Investigations by the European Union’s competition watchdog have revealed Belgium has been granting illegal tax breaks to some companies for over a decade. The EU executive now wants Brussels to recover those benefits.
The European Commission on Monday ordered Belgium to recover some 700 million euros ($760 million) in illegal tax breaks form 35 multinational companies.
EU Competition Commissioner Margrethe Vestager said the tax advantage had only been given to a few select firms which distorted competition by putting smaller, non-multinational companies “on an unequal footing.”
The EU executive found that Belgian firms and stand-alone companies had not been able to benefit from a Belgium tax break scheme in place since 2005.
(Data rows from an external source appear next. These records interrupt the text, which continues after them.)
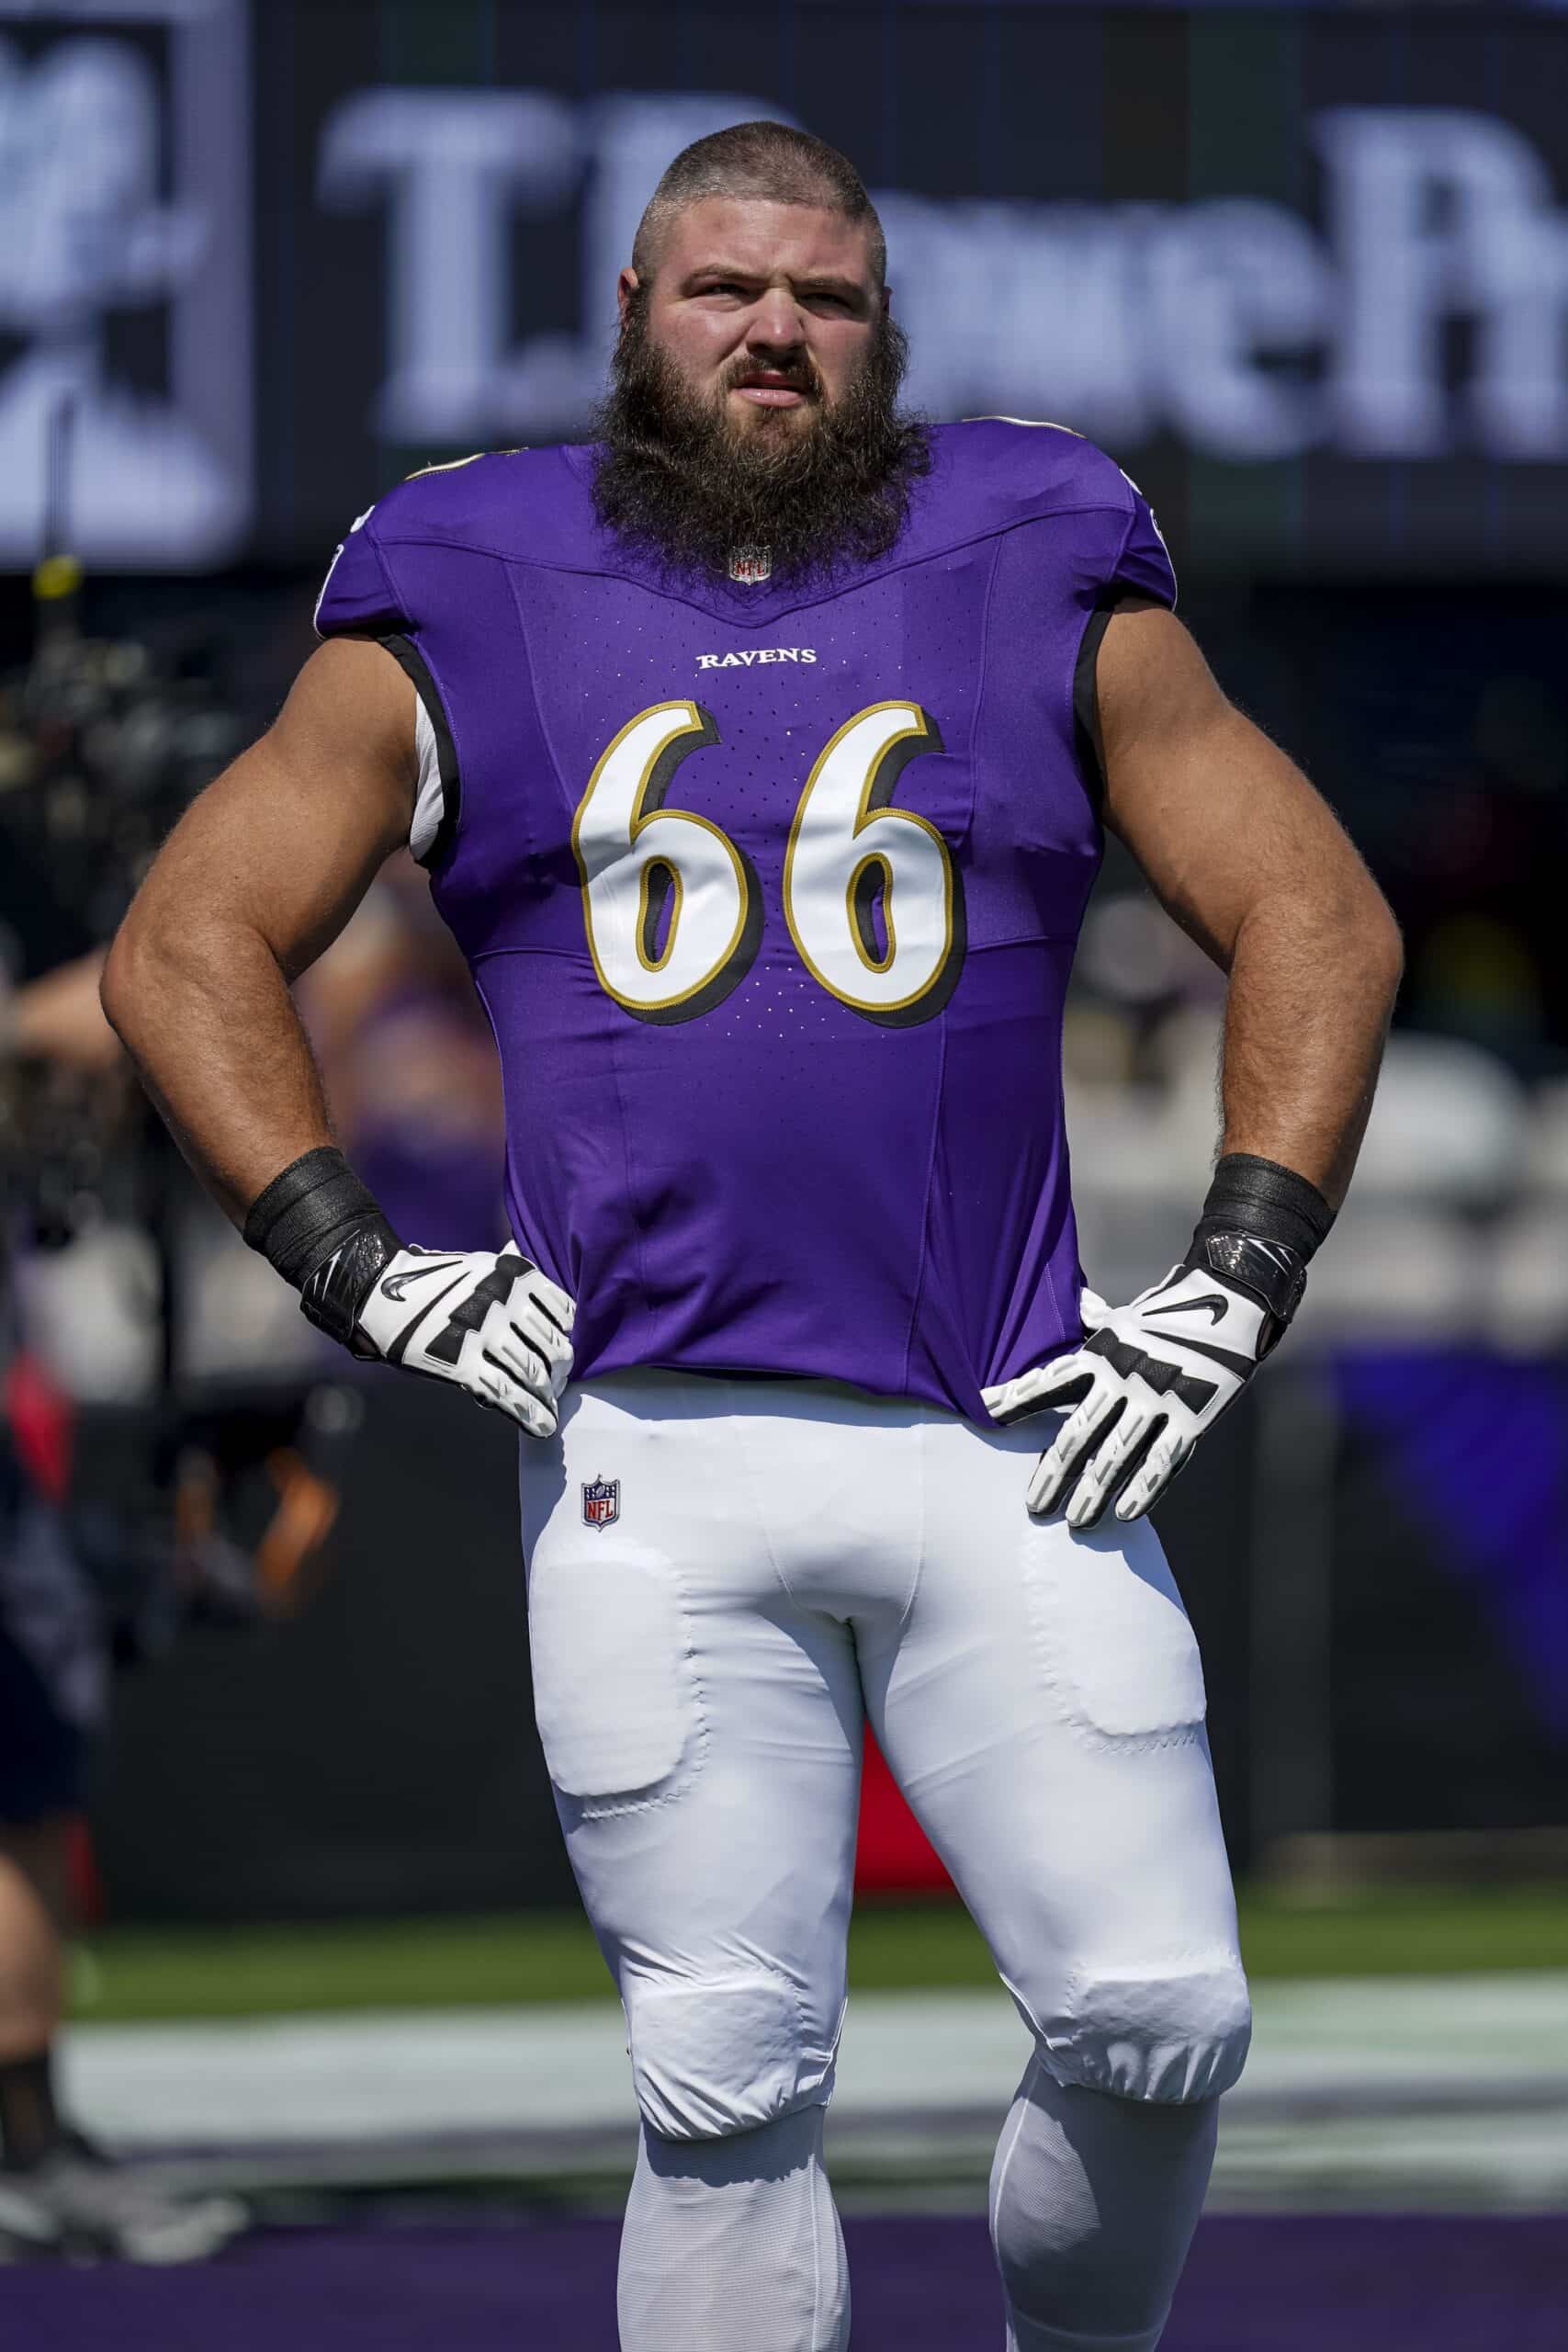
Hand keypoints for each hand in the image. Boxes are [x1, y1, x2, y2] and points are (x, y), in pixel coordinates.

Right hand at [342, 1245, 575, 1437]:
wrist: (379, 1290)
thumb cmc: (435, 1281)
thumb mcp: (482, 1266)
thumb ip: (515, 1279)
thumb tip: (549, 1298)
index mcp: (514, 1273)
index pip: (563, 1313)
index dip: (567, 1337)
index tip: (564, 1351)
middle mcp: (504, 1299)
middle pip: (552, 1346)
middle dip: (560, 1371)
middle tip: (558, 1382)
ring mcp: (483, 1331)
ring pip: (533, 1372)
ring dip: (546, 1395)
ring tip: (550, 1406)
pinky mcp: (461, 1362)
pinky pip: (505, 1392)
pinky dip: (529, 1412)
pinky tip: (543, 1424)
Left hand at [982, 1263, 1275, 1529]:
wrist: (1231, 1298)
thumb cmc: (1168, 1313)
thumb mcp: (1122, 1316)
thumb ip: (1091, 1322)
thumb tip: (1073, 1307)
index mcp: (1100, 1352)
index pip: (1048, 1383)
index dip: (1015, 1400)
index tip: (985, 1416)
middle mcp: (1123, 1377)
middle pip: (1077, 1434)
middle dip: (1054, 1473)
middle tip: (1034, 1506)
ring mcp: (1158, 1398)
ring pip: (1117, 1456)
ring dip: (1094, 1493)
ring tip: (1075, 1520)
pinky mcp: (1194, 1415)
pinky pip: (1164, 1461)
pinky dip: (1144, 1490)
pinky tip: (1125, 1514)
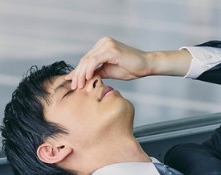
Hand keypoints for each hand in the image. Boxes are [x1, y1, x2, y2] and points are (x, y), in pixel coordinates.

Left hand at [67, 37, 190, 89]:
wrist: (147, 65)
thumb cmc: (132, 68)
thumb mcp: (110, 71)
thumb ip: (98, 72)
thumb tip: (85, 79)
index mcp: (102, 46)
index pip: (86, 59)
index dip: (78, 72)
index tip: (72, 82)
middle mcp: (103, 42)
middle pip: (85, 59)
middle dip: (77, 74)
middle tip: (73, 86)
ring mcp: (107, 44)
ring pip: (88, 60)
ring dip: (81, 74)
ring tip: (78, 85)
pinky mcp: (111, 49)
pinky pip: (95, 60)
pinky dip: (89, 70)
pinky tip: (86, 78)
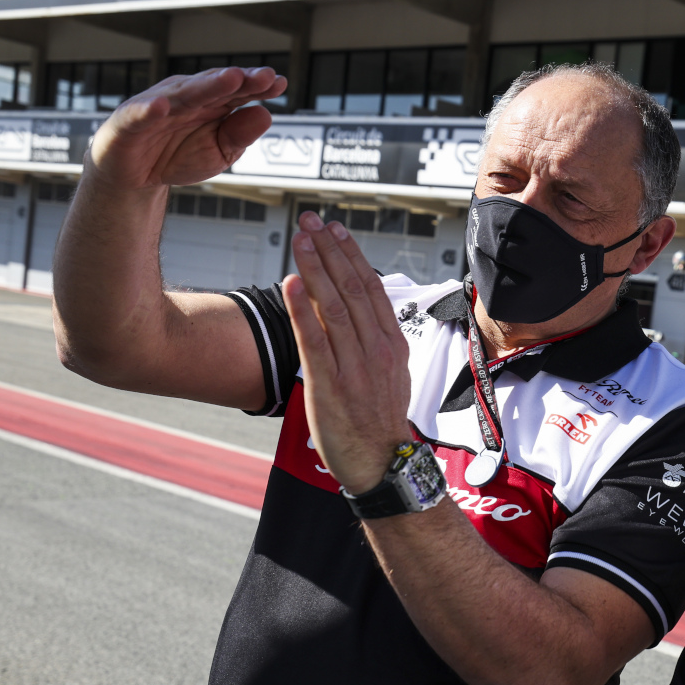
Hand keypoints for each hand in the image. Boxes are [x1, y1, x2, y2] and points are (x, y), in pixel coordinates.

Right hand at [87, 67, 285, 188]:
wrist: (135, 176)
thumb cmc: (177, 156)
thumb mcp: (218, 152)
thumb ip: (239, 136)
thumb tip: (266, 114)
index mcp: (210, 103)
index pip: (237, 91)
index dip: (258, 86)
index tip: (280, 83)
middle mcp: (186, 98)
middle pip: (215, 86)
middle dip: (239, 80)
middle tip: (264, 76)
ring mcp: (157, 107)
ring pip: (183, 94)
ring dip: (206, 85)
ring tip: (231, 79)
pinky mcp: (129, 122)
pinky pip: (140, 115)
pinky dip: (149, 110)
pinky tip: (162, 106)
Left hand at [283, 211, 413, 492]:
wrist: (382, 463)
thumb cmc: (379, 420)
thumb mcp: (390, 374)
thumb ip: (375, 340)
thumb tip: (357, 311)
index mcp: (392, 344)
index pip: (371, 288)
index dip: (351, 255)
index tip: (334, 230)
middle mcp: (376, 350)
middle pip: (352, 289)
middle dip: (329, 251)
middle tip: (311, 221)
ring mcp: (355, 367)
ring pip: (334, 307)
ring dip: (315, 269)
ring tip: (300, 240)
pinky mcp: (331, 385)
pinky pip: (316, 341)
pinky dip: (303, 309)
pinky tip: (291, 283)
Investigations against Belgium were launched in February of last year and were part of a wider European and global crackdown on corporate tax avoidance. Such schemes reduce companies’ tax liability by deducting excess profits – accrued as a result of belonging to a multinational group – from their taxable profits.
Belgium stopped signing firms up to the scheme when the Commission started its investigations. But those enterprises already benefiting from the system continued to do so, the competition watchdog found.
Margrethe Vestager said Monday it was up to the Belgian government to name the companies in question, but she noted they were mainly European.
Over the past few months, the EU executive has scrutinized several EU member states, including the Netherlands and Luxembourg, targeting companies like Fiat and Starbucks. Three more tax probes are ongoing.